**Exercise requirements**: Change "chart" to "graph" in everything from the line that contains "What is the smallest value displayed?" down to the end of the data, and give those lines back with nothing else altered. Leave the pictures out.

**Dataset entries**:
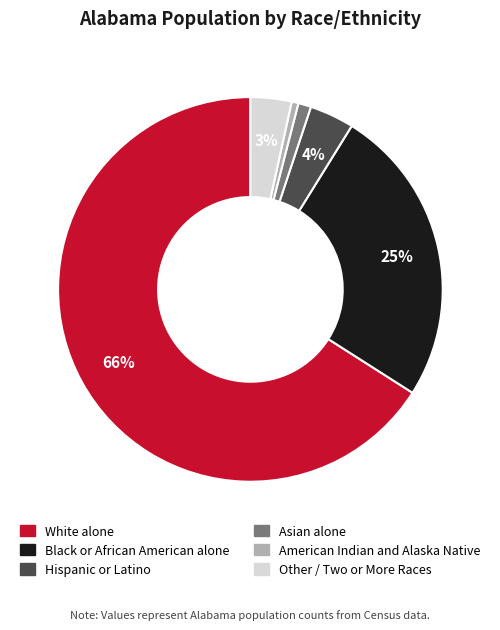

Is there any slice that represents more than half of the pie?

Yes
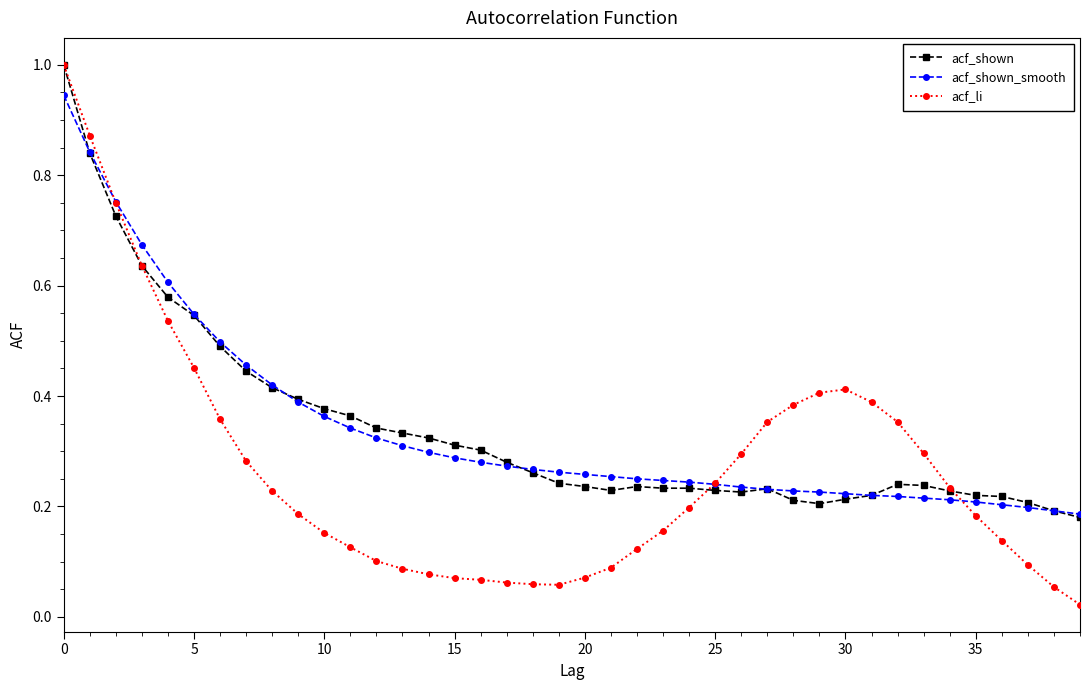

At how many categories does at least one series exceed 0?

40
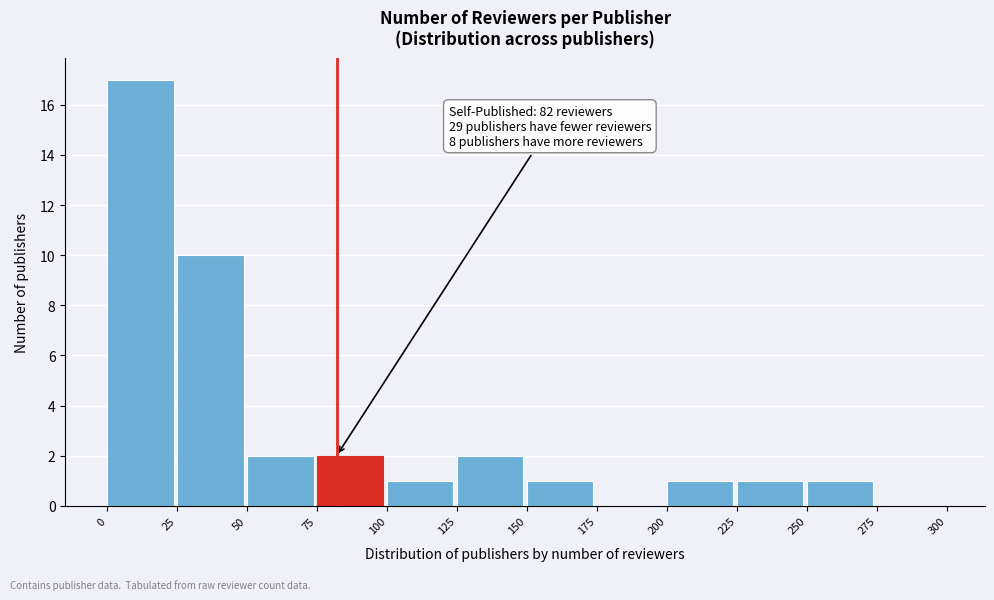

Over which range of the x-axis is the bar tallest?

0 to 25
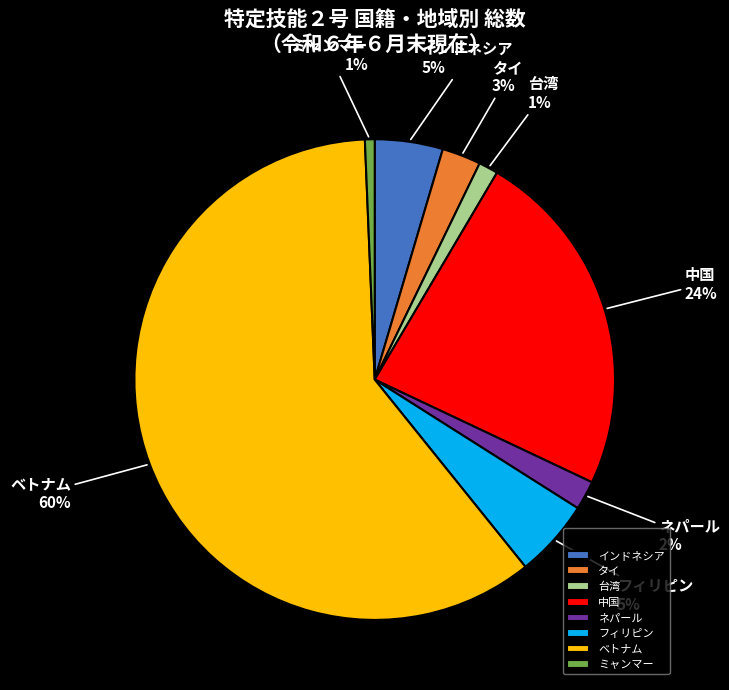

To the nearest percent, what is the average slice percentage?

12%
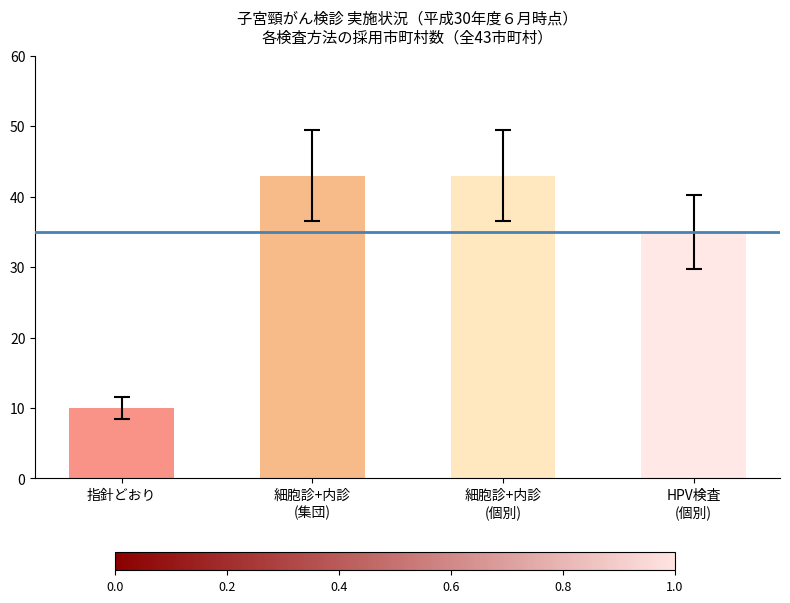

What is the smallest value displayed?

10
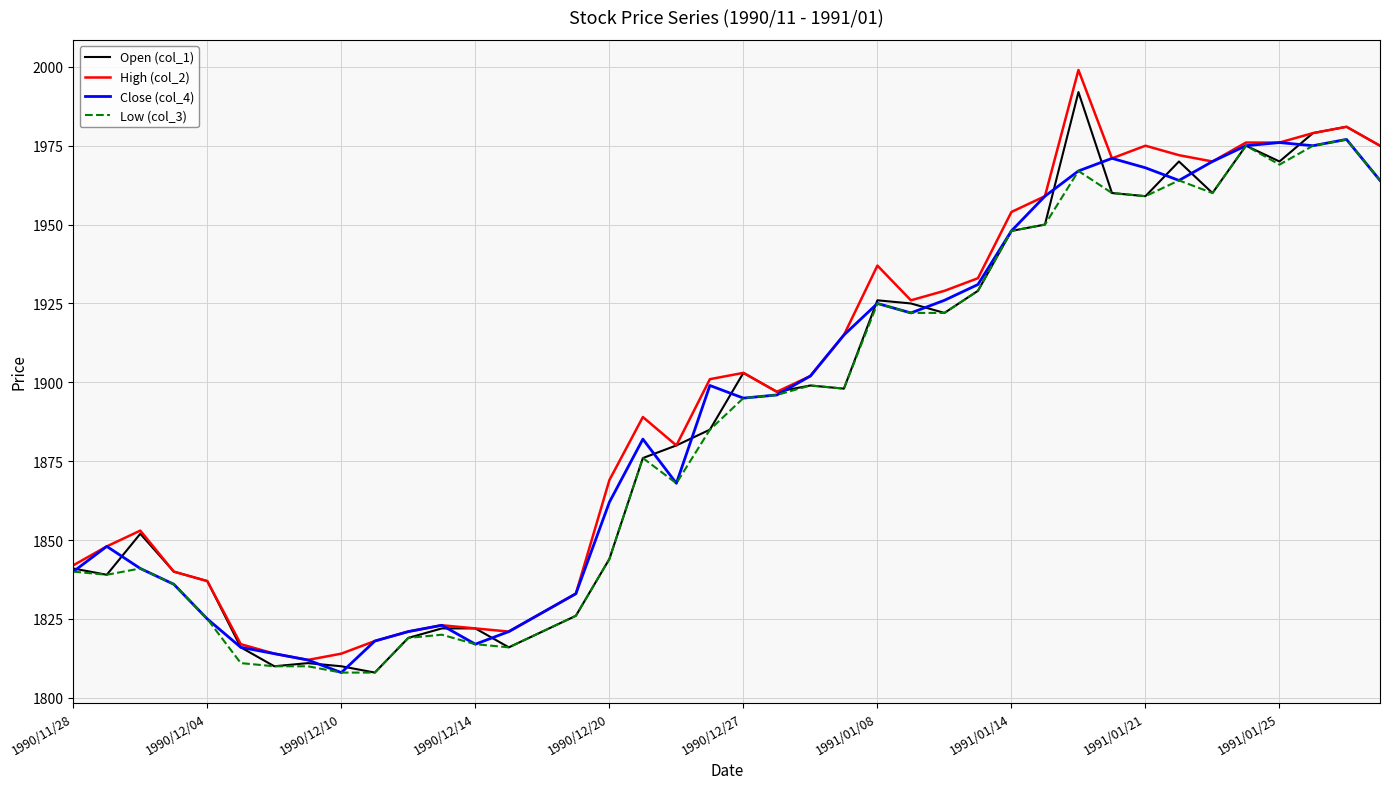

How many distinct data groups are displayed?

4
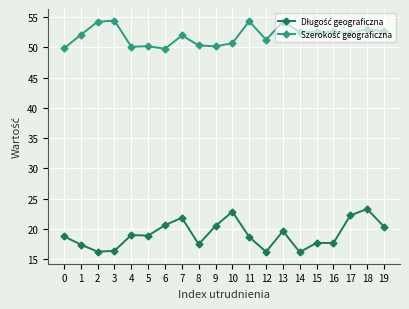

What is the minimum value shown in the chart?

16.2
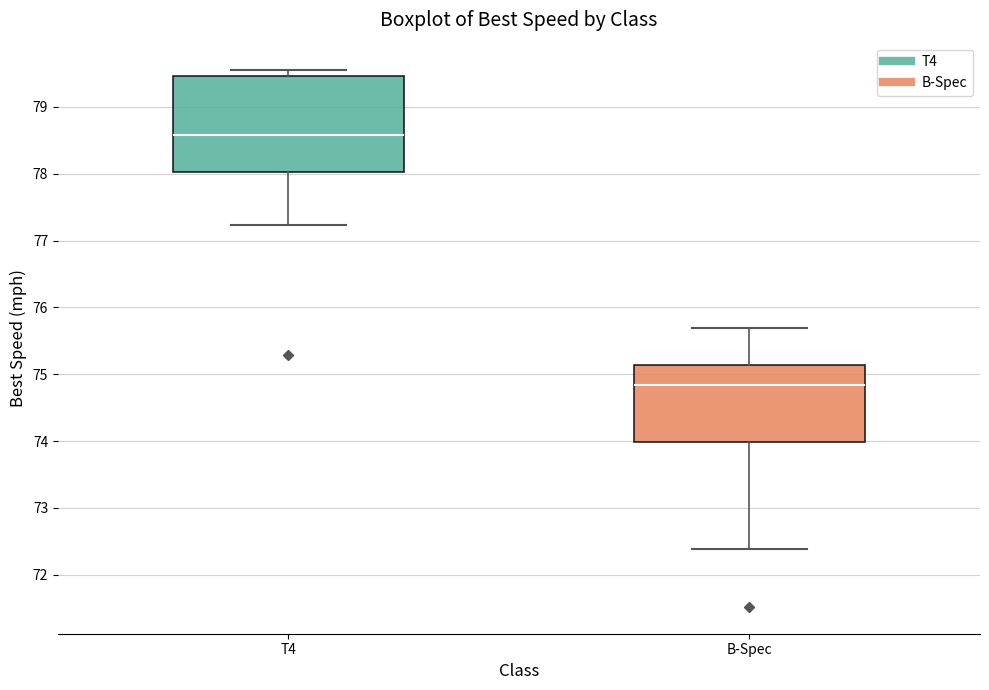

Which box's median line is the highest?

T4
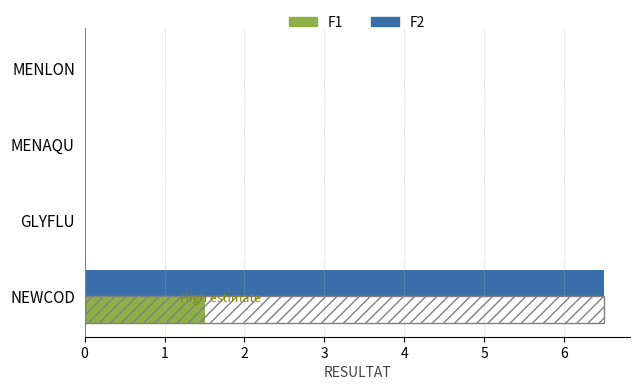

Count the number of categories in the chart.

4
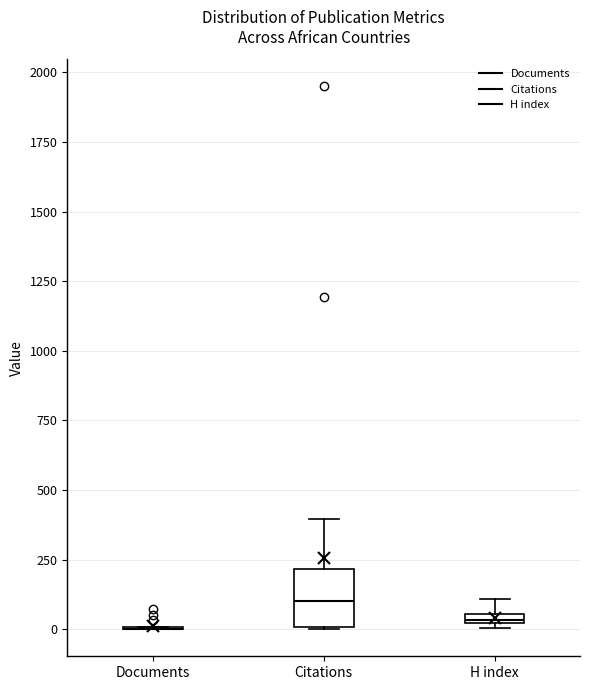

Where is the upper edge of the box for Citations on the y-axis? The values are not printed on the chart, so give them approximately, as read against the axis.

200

**Exercise result**:
What is the smallest value displayed?

10

How many distinct data groups are displayed?

4

What is the minimum value shown in the graph?

16.2

Which box's median line is the highest?

T4

Count the number of categories in the graph.

4

Where is the upper edge of the box for Citations on the y-axis? The values are not printed on the graph, so give them approximately, as read against the axis.

200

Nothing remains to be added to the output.